Brazil’s Statistics Agency IBGE Faces a Strike That Could Delay Key Data
Politics
Key Facts
—The vote. IBGE’s staff union has called assemblies between July 15 and 24 to decide on a national strike from August 5.
—The target. The dispute pits staff against agency president Márcio Pochmann, whom the union calls authoritarian.
—The grievances. Complaints include cut field allowances, a 60-day freeze on new hires joining hybrid work, and changed career rules.
—The stalemate. The union says Pochmann has refused to meet its representatives for eight months.
—The stakes. IBGE produces Brazil’s inflation, GDP and jobs data, so a stoppage could delay releases markets and the central bank watch.
A possible IBGE strike is brewing at Brazil’s official statistics agency, and the timing could ripple far beyond its offices. Staff are voting on a nationwide stoppage that risks delaying the economic data investors and policymakers rely on.

The staff union, Assibge-SN, has scheduled assemblies between July 15 and 24 to decide the matter. If members approve, the walkout would begin on August 5 and could reach every unit of the federal body.
What is driving the IBGE strike vote
At the centre of the dispute is agency president Márcio Pochmann, whom the union describes as authoritarian. Three staff groups in Rio de Janeiro have already declared a state of strike.
The grievances are practical as well as political. They include cuts to field allowances that cover survey travel, and a 60-day suspension of new recruits joining the hybrid-work scheme.
Staff also object to unilateral changes to career-progression rules. The union says management altered the work regime through an internal notice, without dialogue, affecting people already finishing a mandatory in-person period.
A dispute that has been building
The union says it has tried for eight months to secure a meeting with Pochmann, without success. It frames the fight in stark terms, arguing the institute needs to be saved from its own management.
The tension is not only about work rules. The union also points to a complaint filed with the federal audit court over the removal of the agency’s national accounts coordinator.
The agency defends its position. It says that after a decade without hiring, it took on its largest-ever intake of staff and needs up to 60 days to standardise a national work regime across its many offices.

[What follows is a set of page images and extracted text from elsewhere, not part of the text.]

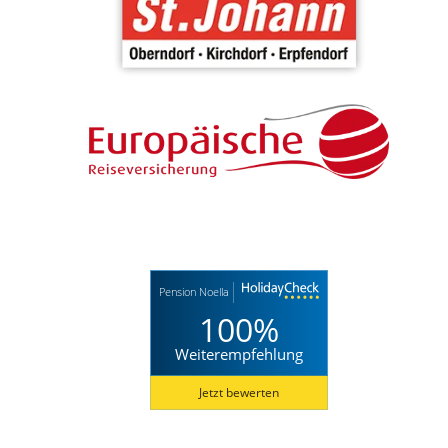
Pension Noella
100%
Weiterempfehlung
Jetzt bewerten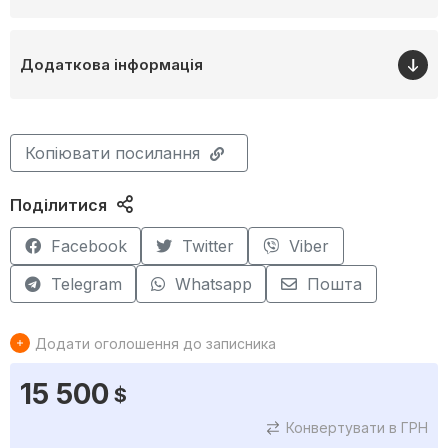
Додаткова інформація
Копіювати посилання
Поділитися
Facebook
Twitter
Viber
Telegram
Whatsapp
Пошта
Додати оголошення до записника
15 500
$
Конвертувати в ГРН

The friction is not new to this administration. The union recalls that earlier plans, including a foundation that would have allowed private investment in statistics, were dropped after the audit court intervened.
The agency itself sits under the Planning and Budget Ministry, and the union says it will now seek talks with that ministry and with the public-management ministry to break the deadlock.
Why foreign investors should watch
The reason this internal fight matters abroad is what IBGE produces. It compiles the IPCA inflation index, the national accounts behind GDP, and the household survey that sets the jobless rate.
Those releases feed directly into central-bank rate decisions and market pricing. A drawn-out stoppage could delay them at a sensitive moment, months before an October general election.
For now the strike is only an indicative date, subject to the assembly votes. But for anyone tracking Brazil’s economy, the calendar to watch has just gained a new entry.
When could the IBGE strike begin?
The union has set an indicative start date of August 5, pending approval at state assemblies held between July 15 and 24. Three groups in Rio de Janeiro have already adopted a state of strike.
What are the staff demanding?
They want the reversal of cuts to field allowances, the suspended hybrid-work rule for new hires, and changes to career progression. They also want management to negotiate, saying Pochmann has declined to meet them for months.
Could the IBGE strike affect economic data?
Potentially. IBGE produces Brazil’s inflation, GDP and employment figures, so a prolonged stoppage could delay releases that the central bank and financial markets rely on to guide decisions.